▶ **TASK TO COMPLETE**: Copy the passage of the text on EDF1 and ribosome stalling starting at "We have addressed" and ending at "that we tested.".

We have addressed this concern in (Figure 6—figure supplement 2H-2I) of our revised manuscript. In summary, we have tested the role of EDF1 (and ZNF598) in translation repression of the XBP1u stalling reporter. Consistent with results from the polyA-mediated stalling reporter (Figure 6E of revised manuscript), we show that loss of EDF1, but not ZNF598, leads to an increase in the bulk translation output from the XBP1u-stalling reporter (Figure 6—figure supplement 2H). Together, these data indicate that EDF1-dependent recruitment of the translational repressors GIGYF2•EIF4E2 to problematic mRNAs functions broadly on the multiple ribosome-stalling sequences that we tested.

2) ZNF598-mediated ubiquitylation of eS10 and uS10 and ZAKα-mediated phosphorylation of p38 by emetine treatment is moderately reduced in the EDF1-KO cells. However, EDF1 slightly represses ribosome stalling by K(AAA)20 and XBP1u in the presence of ZNF598 (Figure 3 and Figure 5E). This may be due to the reduced association of ZNF598 in the EDF1-KO cells. This possibility could be examined by the determination of the distribution of ZNF598 in the EDF1-KO cells.

▶ **AVAILABLE DATA**:
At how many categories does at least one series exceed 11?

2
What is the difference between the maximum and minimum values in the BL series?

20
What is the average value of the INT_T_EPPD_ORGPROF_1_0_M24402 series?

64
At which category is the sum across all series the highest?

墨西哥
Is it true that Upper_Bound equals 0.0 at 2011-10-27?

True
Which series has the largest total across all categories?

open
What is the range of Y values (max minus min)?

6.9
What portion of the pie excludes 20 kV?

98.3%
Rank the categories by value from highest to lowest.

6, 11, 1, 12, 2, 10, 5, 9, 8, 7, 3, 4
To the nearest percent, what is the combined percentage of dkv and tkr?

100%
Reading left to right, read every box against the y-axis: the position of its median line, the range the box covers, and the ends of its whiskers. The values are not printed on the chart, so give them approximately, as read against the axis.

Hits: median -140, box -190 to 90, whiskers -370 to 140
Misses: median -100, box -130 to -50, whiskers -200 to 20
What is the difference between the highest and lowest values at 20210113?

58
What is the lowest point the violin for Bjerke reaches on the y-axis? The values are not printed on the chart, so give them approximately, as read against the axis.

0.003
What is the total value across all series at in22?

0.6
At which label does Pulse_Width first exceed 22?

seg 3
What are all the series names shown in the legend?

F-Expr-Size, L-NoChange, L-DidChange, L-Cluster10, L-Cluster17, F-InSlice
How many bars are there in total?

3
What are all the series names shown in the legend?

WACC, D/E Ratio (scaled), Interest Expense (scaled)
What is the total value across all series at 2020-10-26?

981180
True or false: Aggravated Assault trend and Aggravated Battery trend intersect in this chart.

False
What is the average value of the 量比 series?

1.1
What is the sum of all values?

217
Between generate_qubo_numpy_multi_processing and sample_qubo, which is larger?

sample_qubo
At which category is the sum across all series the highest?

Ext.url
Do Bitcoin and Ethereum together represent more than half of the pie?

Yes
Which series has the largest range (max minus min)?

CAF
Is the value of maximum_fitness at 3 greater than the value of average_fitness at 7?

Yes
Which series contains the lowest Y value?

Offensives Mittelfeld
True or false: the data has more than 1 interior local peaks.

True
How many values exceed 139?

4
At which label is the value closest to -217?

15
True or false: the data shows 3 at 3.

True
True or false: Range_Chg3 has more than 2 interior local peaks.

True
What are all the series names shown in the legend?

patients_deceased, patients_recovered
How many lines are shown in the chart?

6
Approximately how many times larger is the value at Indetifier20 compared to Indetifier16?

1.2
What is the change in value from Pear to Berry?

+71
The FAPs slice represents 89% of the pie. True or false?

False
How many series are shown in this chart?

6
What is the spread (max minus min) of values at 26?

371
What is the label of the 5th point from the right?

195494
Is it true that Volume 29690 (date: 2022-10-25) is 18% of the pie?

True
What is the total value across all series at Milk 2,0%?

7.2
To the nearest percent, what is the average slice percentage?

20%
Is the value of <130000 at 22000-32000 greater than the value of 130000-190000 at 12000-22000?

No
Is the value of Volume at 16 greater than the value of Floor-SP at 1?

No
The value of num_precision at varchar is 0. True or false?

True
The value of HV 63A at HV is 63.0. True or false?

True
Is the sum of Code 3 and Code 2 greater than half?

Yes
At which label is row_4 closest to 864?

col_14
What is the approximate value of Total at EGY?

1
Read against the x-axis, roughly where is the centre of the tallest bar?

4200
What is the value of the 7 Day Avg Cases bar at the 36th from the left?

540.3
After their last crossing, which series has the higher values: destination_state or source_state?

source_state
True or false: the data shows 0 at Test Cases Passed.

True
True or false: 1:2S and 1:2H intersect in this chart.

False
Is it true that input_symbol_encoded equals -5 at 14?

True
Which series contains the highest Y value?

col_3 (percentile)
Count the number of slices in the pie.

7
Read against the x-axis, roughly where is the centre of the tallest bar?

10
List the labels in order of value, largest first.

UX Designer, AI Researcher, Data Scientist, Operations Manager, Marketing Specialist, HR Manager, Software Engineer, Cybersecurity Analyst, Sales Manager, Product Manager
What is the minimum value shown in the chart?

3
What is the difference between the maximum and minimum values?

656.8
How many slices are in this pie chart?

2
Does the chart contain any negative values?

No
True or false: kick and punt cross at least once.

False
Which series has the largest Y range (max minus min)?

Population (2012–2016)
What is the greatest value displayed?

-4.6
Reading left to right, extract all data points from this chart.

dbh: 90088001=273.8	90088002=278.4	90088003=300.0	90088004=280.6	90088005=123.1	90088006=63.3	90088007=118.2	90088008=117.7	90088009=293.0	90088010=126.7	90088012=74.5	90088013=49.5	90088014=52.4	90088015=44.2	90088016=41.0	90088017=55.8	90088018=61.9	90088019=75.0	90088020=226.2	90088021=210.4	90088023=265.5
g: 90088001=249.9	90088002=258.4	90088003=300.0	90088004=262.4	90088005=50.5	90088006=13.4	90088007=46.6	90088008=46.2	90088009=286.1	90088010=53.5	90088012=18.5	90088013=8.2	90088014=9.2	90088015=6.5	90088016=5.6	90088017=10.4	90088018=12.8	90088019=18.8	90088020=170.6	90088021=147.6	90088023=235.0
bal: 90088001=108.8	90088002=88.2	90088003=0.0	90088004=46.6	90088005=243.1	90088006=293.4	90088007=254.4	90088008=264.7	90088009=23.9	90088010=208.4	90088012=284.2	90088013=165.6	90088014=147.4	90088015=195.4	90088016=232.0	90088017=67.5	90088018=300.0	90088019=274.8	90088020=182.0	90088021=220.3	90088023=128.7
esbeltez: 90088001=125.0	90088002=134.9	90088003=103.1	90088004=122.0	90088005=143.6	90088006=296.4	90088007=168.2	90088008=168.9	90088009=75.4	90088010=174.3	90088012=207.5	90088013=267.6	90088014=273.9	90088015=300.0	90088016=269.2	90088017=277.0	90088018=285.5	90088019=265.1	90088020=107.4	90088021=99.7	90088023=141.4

▶ **RESPONSE**:
We have addressed this concern in (Figure 6—figure supplement 2H-2I) of our revised manuscript. In summary, we have tested the role of EDF1 (and ZNF598) in translation repression of the XBP1u stalling reporter. Consistent with results from the polyA-mediated stalling reporter (Figure 6E of revised manuscript), we show that loss of EDF1, but not ZNF598, leads to an increase in the bulk translation output from the XBP1u-stalling reporter (Figure 6—figure supplement 2H). Together, these data indicate that EDF1-dependent recruitment of the translational repressors GIGYF2•EIF4E2 to problematic mRNAs functions broadly on the multiple ribosome-stalling sequences that we tested.